_Brief_
The copy has to match the records word for word and include no pictures.

--- START ---

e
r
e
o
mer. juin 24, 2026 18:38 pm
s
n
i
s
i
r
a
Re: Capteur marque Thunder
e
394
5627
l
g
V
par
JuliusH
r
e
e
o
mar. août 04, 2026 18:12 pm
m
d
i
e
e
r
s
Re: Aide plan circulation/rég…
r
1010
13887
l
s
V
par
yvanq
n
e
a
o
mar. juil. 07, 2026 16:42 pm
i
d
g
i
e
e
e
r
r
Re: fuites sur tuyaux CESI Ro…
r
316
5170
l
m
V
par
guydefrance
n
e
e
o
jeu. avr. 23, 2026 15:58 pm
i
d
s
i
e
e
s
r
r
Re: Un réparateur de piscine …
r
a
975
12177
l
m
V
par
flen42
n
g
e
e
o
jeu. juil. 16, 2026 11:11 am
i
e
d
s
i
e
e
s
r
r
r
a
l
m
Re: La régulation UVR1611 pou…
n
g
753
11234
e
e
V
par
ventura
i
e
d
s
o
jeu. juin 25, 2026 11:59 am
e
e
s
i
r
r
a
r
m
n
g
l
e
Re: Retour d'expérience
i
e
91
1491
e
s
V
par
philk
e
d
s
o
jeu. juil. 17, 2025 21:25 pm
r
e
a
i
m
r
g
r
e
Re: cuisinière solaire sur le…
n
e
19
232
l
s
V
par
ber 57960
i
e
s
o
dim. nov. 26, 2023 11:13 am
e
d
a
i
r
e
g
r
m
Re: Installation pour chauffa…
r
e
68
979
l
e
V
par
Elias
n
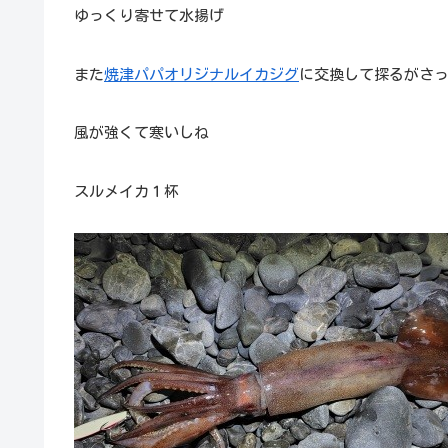
ゆっくり寄せて水揚げ
また
焼津パパオリジナルイカジグ
に交換して探るがさ
風が強くて寒いしね
スルメイカ１杯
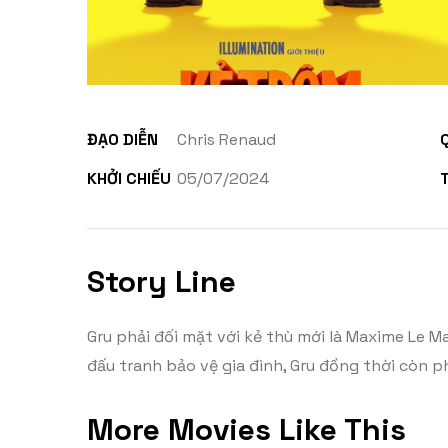
ĐẠO DIỄN
Chris Renaud
KHỞI CHIẾU
05/07/2024
Story Line
Gru phải đối mặt với kẻ thù mới là Maxime Le Ma
đấu tranh bảo vệ gia đình, Gru đồng thời còn ph
More Movies Like This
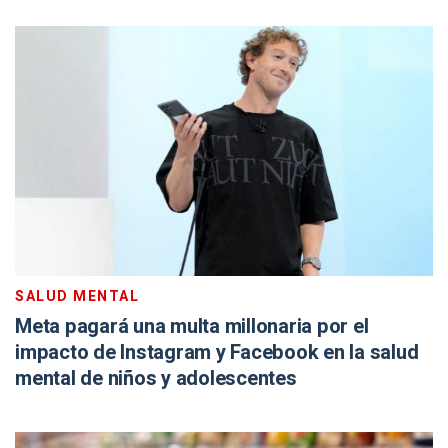
SALUD MENTAL
Meta pagará una multa millonaria por el
impacto de Instagram y Facebook en la salud
mental de niños y adolescentes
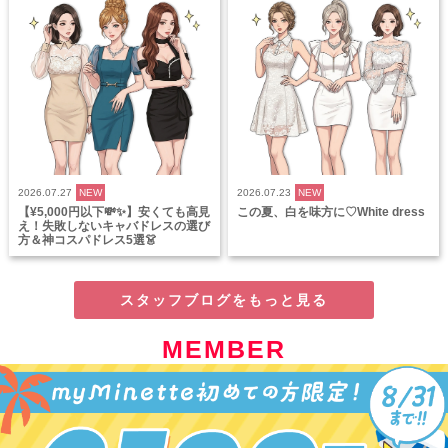
2026.07.27
NEW
2026.07.23
NEW
【¥5,000円以下💸✨】安くても高見
この夏、白を味方に♡White dress
え！失敗しないキャバドレスの選び
方＆神コスパドレス5選👗
スタッフブログをもっと見る
MEMBER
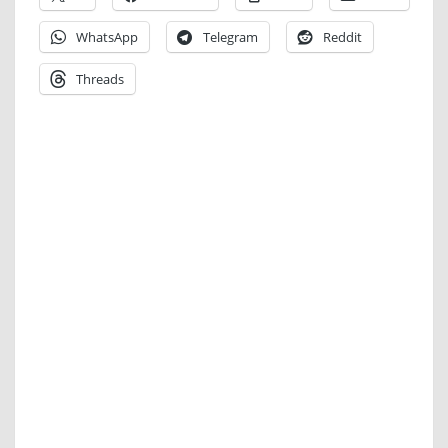
WhatsApp
Telegram
Reddit
Threads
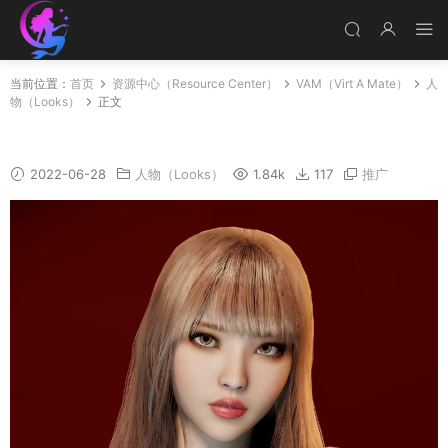
当前位置：
首页
资源中心（Resource Center）
VAM（Virt A Mate）
人
物（Looks）
正文
人物 Meako
2022-06-28
人物（Looks）
1.84k
117
推广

--- END ---

_Answer below_
e
r
e
o
mer. juin 24, 2026 18:38 pm
s
n
i
s
i
r
a
Re: Capteur marque Thunder
e
394
5627
l
g
V
par
JuliusH
r
e
e
o
mar. août 04, 2026 18:12 pm
m
d
i
e
e
r
s
Re: Aide plan circulation/rég…
r
1010
13887
l
s
V
par
yvanq
n
e
a
o
mar. juil. 07, 2026 16:42 pm
i
d
g
i
e
e
e
r
r
Re: fuites sur tuyaux CESI Ro…
r
316
5170
l
m
V
par
guydefrance
n
e
e
o
jeu. avr. 23, 2026 15:58 pm
i
d
s
i
e
e
s
r
r
Re: Un réparateur de piscine …
r
a
975
12177
l
m
V
par
flen42
n
g
e
e
o
jeu. juil. 16, 2026 11:11 am
i
e
d
s
i
e
e
s
r
r
r
a
l
m
Re: La régulation UVR1611 pou…
n
g
753
11234
e
e
V
par
ventura
i
e
d
s
o
jeu. juin 25, 2026 11:59 am
e
e
s
i
r
r
a
r
m
n
g
l
e
Re: Retour d'expérience
i
e
91
1491
e
s
V
par
philk
e
d
s
o
jeu. juil. 17, 2025 21:25 pm
r
e
a
i
m
r
g
r
e
Re: cuisinière solaire sur le…
n
e
19
232
l
s
V
par
ber 57960
i
e
s
o
dim. nov. 26, 2023 11:13 am
e
d
a
i
r
e
g
r
m
Re: Installation pour chauffa…
r
e
68
979
l
e
V
par
Elias
n
ゆっくり寄せて水揚げ
また
焼津パパオリジナルイカジグ
に交換して探るがさ
風が強くて寒いしね
スルメイカ１杯
ĐẠO DIỄN
Chris Renaud
KHỞI CHIẾU
05/07/2024
Story Line
Gru phải đối mặt với kẻ thù mới là Maxime Le Ma
đấu tranh bảo vệ gia đình, Gru đồng thời còn ph
More Movies Like This
SALUD MENTAL
Meta pagará una multa millonaria por el
impacto de Instagram y Facebook en la salud
mental de niños y adolescentes
2026.07.27
NEW
2026.07.23
NEW
【¥5,000円以下💸✨】安くても高見
この夏、白を味方に♡White dress
え！失敗しないキャバドレスの選び
方＆神コスパドレス5選👗
スタッフブログをもっと見る
MEMBER
WhatsApp
Telegram
Reddit
Threads
当前位置：
首页
资源中心（Resource Center）
VAM（Virt A Mate）
人
物（Looks）
正文
人物 Meako
2022-06-28
人物（Looks）
1.84k
117
推广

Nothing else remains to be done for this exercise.